Telegram akan menyerahkan alamat IP dan nomor telepon pengguna kepada otoritas Prancis.
CEO Telegram Pavel Durov menilai, perubahan pada ketentuan layanan dan kebijakan privasi bisa mencegah penjahat.
“Meskipun 99,999% pengguna Telegram tidak ada hubungannya dengan kejahatan, 0,001% yang terlibat dalam aktivitas terlarang menciptakan citra buruk bagi seluruh platform, membahayakan kepentingan hampir satu miliar pengguna kami,” kata Durov dalam posting di saluran Telegram, dikutip dari BBC, Selasa (24/9/2024).
Pengumuman tersebut menandai perubahan signifikan bagi Durov, salah satu pendiri platform kelahiran Rusia yang ditahan oleh otoritas Prancis Agustus lalu saat baru tiba di bandara Paris.
Beberapa hari setelah ditanah, jaksa mendakwanya dengan tuduhan mengizinkan aktivitas kriminal di platform pesan instan tersebut.
Tuduhan terhadapnya termasuk keterlibatan dalam menyebarkan gambar pelecehan anak dan perdagangan narkoba. Ia juga didakwa karena tidak mematuhi penegakan hukum.
Durov membantah tuduhan tersebut dan mengecam pihak berwenang tak lama setelah penangkapannya. Saat itu ia mengatakan bahwa menuduhnya bertanggung jawab atas kejahatan yang dilakukan oleh pihak ketiga di Telegram merupakan hal yang salah.
Para kritikus mengatakan Telegram telah menjadi sarang misinformasi, pornografi anak, dan konten terkait teror, karena aplikasi tersebut memungkinkan 200.000 anggota tergabung dalam satu grup
Penangkapan kepala eksekutif berusia 39 tahun tersebut telah memicu perdebatan tentang masa depan perlindungan kebebasan berbicara di internet.
Setelah penahanan Durov, banyak orang mulai mempertanyakan apakah Telegram benar-benar tempat yang aman bagi para pembangkang politik.
Peneliti senior di Citizen Lab, Universitas Toronto John Scott-Railton mengatakan, perubahan kebijakan terbaru ini sudah membuat banyak kekhawatiran di kalangan komunitas pengguna Telegram.

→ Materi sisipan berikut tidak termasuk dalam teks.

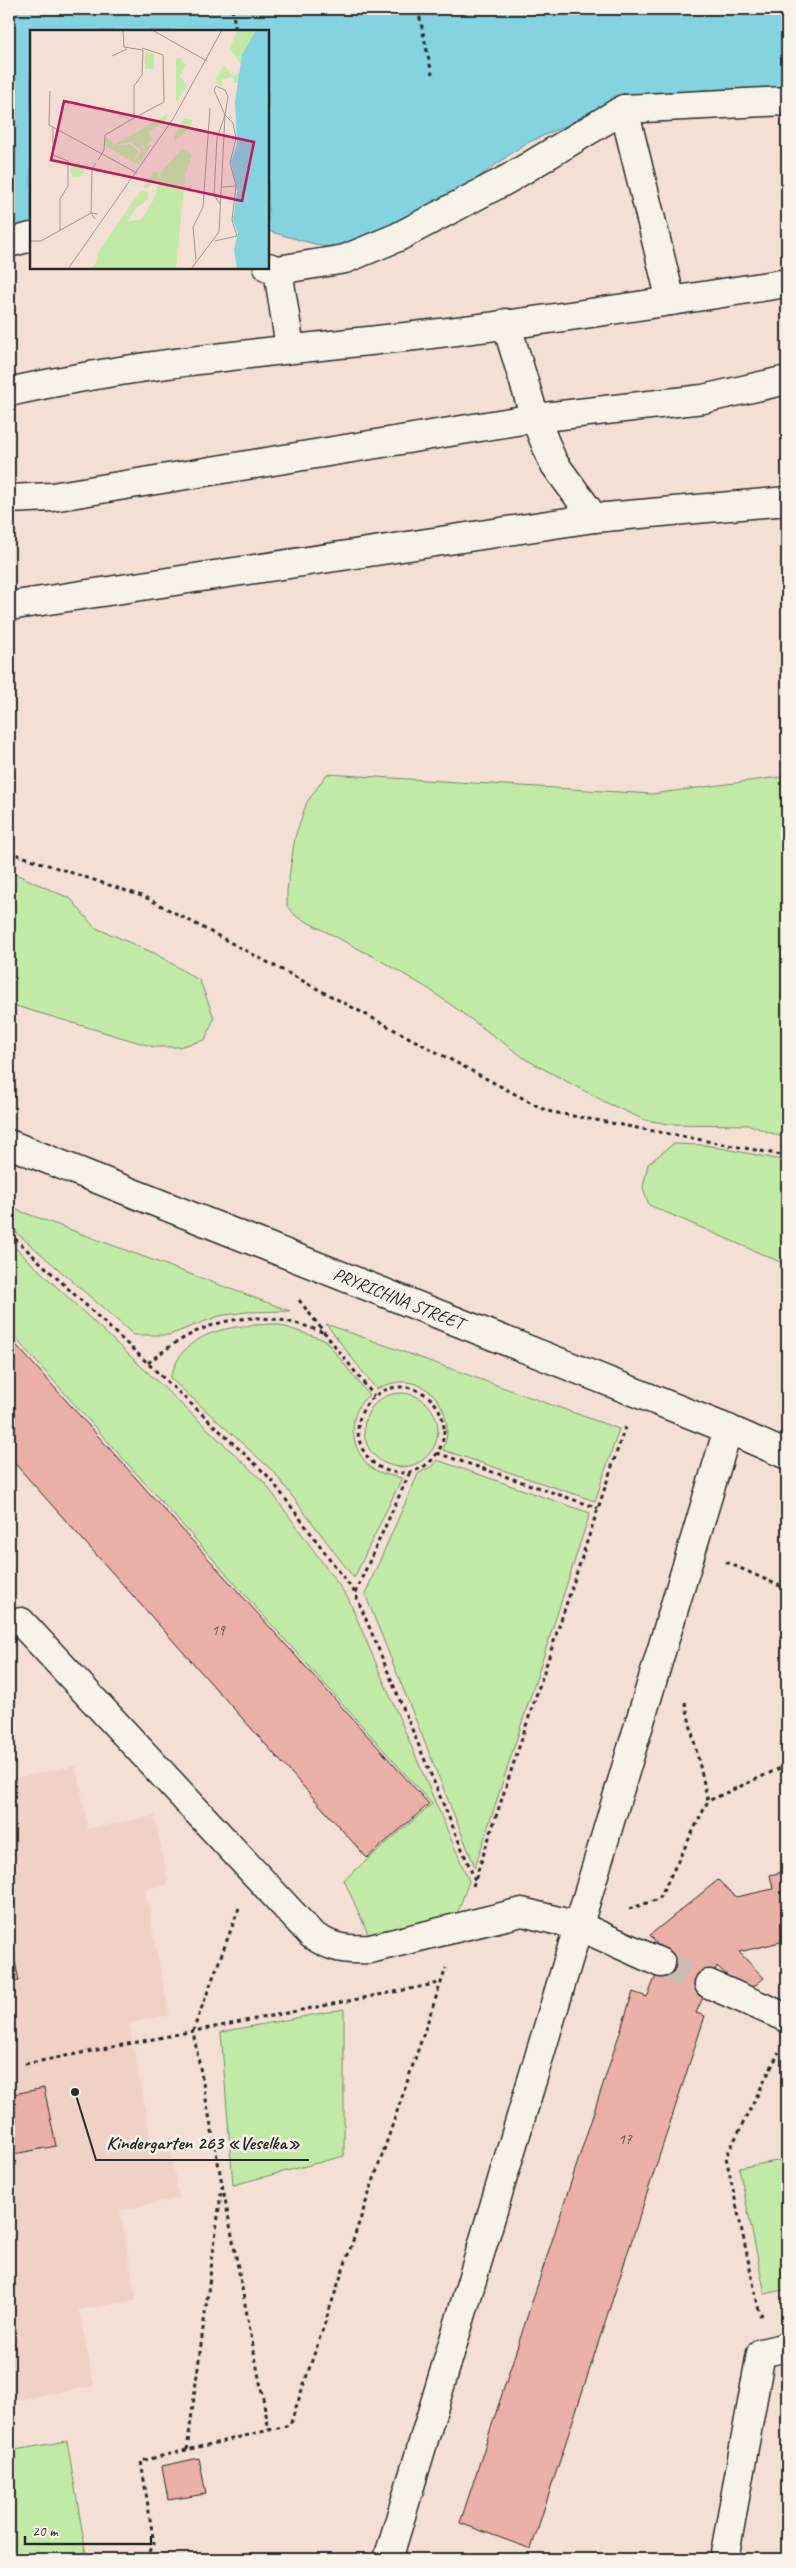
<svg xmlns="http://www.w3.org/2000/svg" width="796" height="2568" viewBox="0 0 796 2568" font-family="Caveat,sans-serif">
<rect width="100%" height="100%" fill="#f3dfd4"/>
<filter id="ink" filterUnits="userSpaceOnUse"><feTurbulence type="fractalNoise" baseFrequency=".02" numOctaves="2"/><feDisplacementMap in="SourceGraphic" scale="10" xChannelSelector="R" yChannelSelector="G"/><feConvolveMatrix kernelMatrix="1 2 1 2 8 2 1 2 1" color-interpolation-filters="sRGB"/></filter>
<g filter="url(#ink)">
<path fill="#f0d1c6" d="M 9,1758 L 13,1778 L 76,1766 L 88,1829 L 155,1816 L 168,1884 L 145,1889 L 169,2015 L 129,2023 L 152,2145 L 169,2142 L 179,2198 L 120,2210 L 136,2300 L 79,2310 L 94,2386 L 9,2402 Z"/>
<g fill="#c1eaa7" stroke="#768a69">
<path d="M 327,774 L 652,794 L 787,776 L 787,1139 L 750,1125 L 669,1124 L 645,1120 L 607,1103 L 527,1060 L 429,989 L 378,959 L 296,916 L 287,906 L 287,891 L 295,837 L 307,802 Z"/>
<path d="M 9,871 L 71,899 L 94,927 L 156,954 L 200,981 L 214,1018 L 205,1040 L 178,1047 L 154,1047 L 9,1004 Z"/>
<path d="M 673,1144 L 705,1145 L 787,1161 L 787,1265 L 649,1205 L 643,1188 L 648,1164 Z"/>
<path d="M 9,1207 L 290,1311 L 246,1312 L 219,1316 L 169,1335 L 134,1335 L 9,1226 Z"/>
<path d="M 9,1242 L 265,1483 L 348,1598 L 469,1881 L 456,1917 L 370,1938 L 344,1880 L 432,1804 L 9,1331 Z"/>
<path d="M 276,1324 L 325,1340 L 369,1395 C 346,1412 349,1451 372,1468 C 381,1474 392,1476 402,1478 L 354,1578 L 274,1472 L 170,1378 C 173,1370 177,1360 182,1353 C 204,1327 244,1325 276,1324 Z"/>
<path d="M 326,1324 L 619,1429 L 595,1501 L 443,1450 C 455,1421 439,1385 406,1382 C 395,1381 386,1385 376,1389 Z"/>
<circle cx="401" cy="1430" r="37"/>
<path d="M 437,1460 L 590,1513 L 475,1867 L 365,1594 L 418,1474 L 432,1466 Z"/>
<path d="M 344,2009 L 344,2156 L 233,2185 L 221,2032 Z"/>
<path d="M 787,2159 L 787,2289 L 765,2294 L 739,2168 Z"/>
<path d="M 67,2441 L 87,2559 L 9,2559 L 9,2451 Z"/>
</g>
<path fill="#84d3e1" stroke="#609098" d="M 9,9 L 787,9 L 787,90 L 702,90 L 600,110 L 523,145 L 440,205 L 356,243 L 325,247 L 268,231 L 268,31 L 31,31 L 31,226 L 9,232 Z"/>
<g fill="#eab0a7" stroke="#2b2b2b">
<path d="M 9,1337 L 429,1804 L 367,1858 L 9,1457 Z"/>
<path d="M 787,1871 L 787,1949 L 785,1941 L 739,1952 L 764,1978 L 746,1993 L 717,1966 L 696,2013 L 705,2016 L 531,2549 L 460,2523 L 633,1992 L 647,1997 L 665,1955 L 650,1935 L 718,1880 L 736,1897 L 773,1889 L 770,1875 Z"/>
<path d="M 9,1932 L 19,1981 L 9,1983 Z"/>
<path d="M 44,2088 L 56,2146 L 9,2155 L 9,2095 Z"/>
<path d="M 199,2458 L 206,2494 L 168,2500 L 162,2466 Z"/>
</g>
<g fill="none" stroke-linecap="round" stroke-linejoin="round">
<path stroke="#cbbbb2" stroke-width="28" stroke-dasharray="28 14" stroke-linecap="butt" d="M 661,1963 L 709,1984"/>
<defs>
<g id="minor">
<path d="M 624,109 L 671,301"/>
<path d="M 9,243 L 31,237"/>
<path d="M 268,267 L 278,270 L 345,259 L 398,237 L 508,179 L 624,109 L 787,101"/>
<path d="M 278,270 L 290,348"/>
<path d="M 506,323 L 535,418 L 553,462 L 594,518"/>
<path d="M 9,392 C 145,361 285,351 423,335 C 545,321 666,302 787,283"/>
<path d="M 9,499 L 52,497 L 535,418 L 703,399 L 787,380"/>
<path d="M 9,606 L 594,518 L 787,501"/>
<path id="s1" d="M 9,1144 L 728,1429 L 787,1455"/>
<path d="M 9,1624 L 21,1622 L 312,1935 C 334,1949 345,1950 370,1949 L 522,1912 L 579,1926 L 661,1963"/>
<path d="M 709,1984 L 787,2018"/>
<path d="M 388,2559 L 728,1429"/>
<path d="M 724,2559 L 761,2353 L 787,2347"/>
</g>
</defs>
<use href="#minor" stroke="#2b2b2b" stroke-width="31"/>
<g stroke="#2b2b2b" stroke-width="3" stroke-dasharray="4 4" stroke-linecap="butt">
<path d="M 232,9 L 236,31"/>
<path d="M 418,9 L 432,74"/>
<path d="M 9,852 L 145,897 L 547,1111 L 787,1156"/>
<path d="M 9,1233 L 270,1478 L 355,1593 L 475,1880"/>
<path d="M 299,1300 L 374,1396"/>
<path d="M 148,1363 C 205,1316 258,1305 327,1334"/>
<circle cx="401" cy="1430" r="43"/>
<path d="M 437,1453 L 598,1508"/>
<path d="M 726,1562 L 787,1589"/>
<path d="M 355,1593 L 410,1472"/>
<path d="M 685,1702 L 708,1801"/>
<path d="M 473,1886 L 625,1427"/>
<path d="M 239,1908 L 193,2031 L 269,2430"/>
<path d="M 629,1909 L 659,1899 L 708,1801 L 787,1765"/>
<path d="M 25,2064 L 440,1983"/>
<path d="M 763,2314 L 760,2315 L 726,2157 L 779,2052"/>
<path d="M 187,2450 L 222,2186"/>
<path d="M 146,2559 L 154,2544 L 141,2461 L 290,2425 L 446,1968"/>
<path d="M 773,2559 L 787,2557"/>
</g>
<use href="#minor" stroke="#f7f3e8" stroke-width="28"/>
</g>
</g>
<g text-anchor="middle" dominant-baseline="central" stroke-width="5" stroke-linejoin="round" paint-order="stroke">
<g font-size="15" fill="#5b4c4a">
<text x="218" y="1630">19</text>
<text x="625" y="2139">17</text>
</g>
<g font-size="18" fill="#2b2b2b" stroke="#f7f3e8">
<text stroke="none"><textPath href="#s1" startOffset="419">PRYRICHNA STREET</textPath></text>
</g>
</g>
<g transform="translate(30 30)">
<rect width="239" height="239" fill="#f3dfd4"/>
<path d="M 207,0 L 226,0 L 210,33 L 200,19 ZM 115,23 L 124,23 L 124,39 L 115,39 ZM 152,27 L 151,31 L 156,34 L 150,46 L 157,56 L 146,72 L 146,29 ZM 194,35 L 203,46 L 209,43 L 209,53 L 204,53 L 203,47 L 191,49 L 193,57 L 188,55 L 185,50 ZM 138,84 L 136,90 L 110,108 L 100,112 L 77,117 L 75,115 L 75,108 L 79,108 L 84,115 ZM 154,88 L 162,90 L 160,98 L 145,111 L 144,107 ZM 119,102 L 122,109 L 117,116 L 121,115 L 109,135 L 104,132 L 111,122 L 109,118 L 113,116 L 113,122 L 115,117 L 112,115 L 108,118 L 102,113 ZM 100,114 L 109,121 L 103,132 L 78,117 ZM 152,119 L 162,124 L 155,147 L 146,239 L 58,239 L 65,235 L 70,219 L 111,160 L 118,163 L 118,169 L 106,178 L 97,192 L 112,189 L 124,169 L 131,142 ZM40 140a7 7 0 1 1 14 0a7 7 0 1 1-14 0ZM 125,141 L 129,144 L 126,151 L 116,159 L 114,156 Z" fill="#c1eaa7"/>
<path d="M 226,0 L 239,0 L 239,239 L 207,239 L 204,220 L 208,203 L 203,190 L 207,162 L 201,132 L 207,114 L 205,72 L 212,25 Z" fill="#84d3e1"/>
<path fill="none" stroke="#a39790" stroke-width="1" d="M 122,0 L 177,31M 82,26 L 97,19M 20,61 L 19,95 L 107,143M 104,88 L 134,72 L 133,25 L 112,18M 23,97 L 23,125 L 38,131 L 38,156 L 30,169 L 30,201M 68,130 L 74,120 L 75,105 L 104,88 L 104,56 L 112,45 L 113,20 L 94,17 L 93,0M 191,157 L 206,156M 65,189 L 61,183 L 62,139 L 66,133M 0,211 L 11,211 L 61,183 L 68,184M 185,211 L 207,206 L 202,190 L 206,156 L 200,133 L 206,108 L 203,93 L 195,85M 166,230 L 163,197 L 173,177 L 180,78M 38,239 L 143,89 L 192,0M 161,239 L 189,202 L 195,85 L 184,60 L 186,56 L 195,60 L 198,67 L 195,85 L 187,108 L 184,165 L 190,174"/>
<path fill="#c2185b" fill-opacity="0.15" stroke="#c2185b" stroke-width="2.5" d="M 34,71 L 224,112 L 212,171 L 21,130 Z"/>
<rect width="239" height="239" fill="none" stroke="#2b2b2b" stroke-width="2.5"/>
</g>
<path fill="none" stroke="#2b2b2b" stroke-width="2" d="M75 2092L96 2160H309"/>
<circle fill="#2b2b2b" stroke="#f7f3e8" stroke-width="2" cx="75" cy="2092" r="5"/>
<g font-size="19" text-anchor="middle" font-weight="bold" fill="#2b2b2b" stroke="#f7f3e8" stroke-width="5" stroke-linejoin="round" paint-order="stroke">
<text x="203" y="2149">Kindergarten 263 «Veselka»</text>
</g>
<rect width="796" height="2568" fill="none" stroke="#f7f3e8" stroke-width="30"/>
<rect x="15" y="15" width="766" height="2538" fill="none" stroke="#2b2b2b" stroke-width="2" filter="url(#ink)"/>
<path d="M25 2536v8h126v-8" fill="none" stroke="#2b2b2b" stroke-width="2.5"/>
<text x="32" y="2536" font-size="15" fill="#2b2b2b" stroke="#f7f3e8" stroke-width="4" paint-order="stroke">20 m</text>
</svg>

“Banyak yang sekarang mencermati pengumuman Telegram dengan pertanyaan mendasar, apakah ini berarti platform tersebut akan mulai bekerja sama dengan pihak berwenang di rezim yang represif?,” ujar John.
John menyebut, Telegram belum memberikan banyak kejelasan tentang bagaimana perusahaan akan menangani tuntutan dari para otoritas Prancis.
Pakar keamanan siber itu mengatakan bahwa meskipun Telegram telah menghapus beberapa kelompok, sistemnya jauh lebih lemah dalam memoderasi konten ekstremis dan ilegal dibandingkan perusahaan media sosial dan aplikasi messenger pesaing.
Menurut laporan, sebelum perluasan kebijakan baru-baru ini, Telegram hanya akan menyediakan informasi tentang tersangka teror.
Durov mengatakan bahwa aplikasi tersebut sekarang menggunakan tim moderator khusus yang memanfaatkan kecerdasan buatan untuk menyembunyikan konten bermasalah dalam hasil pencarian.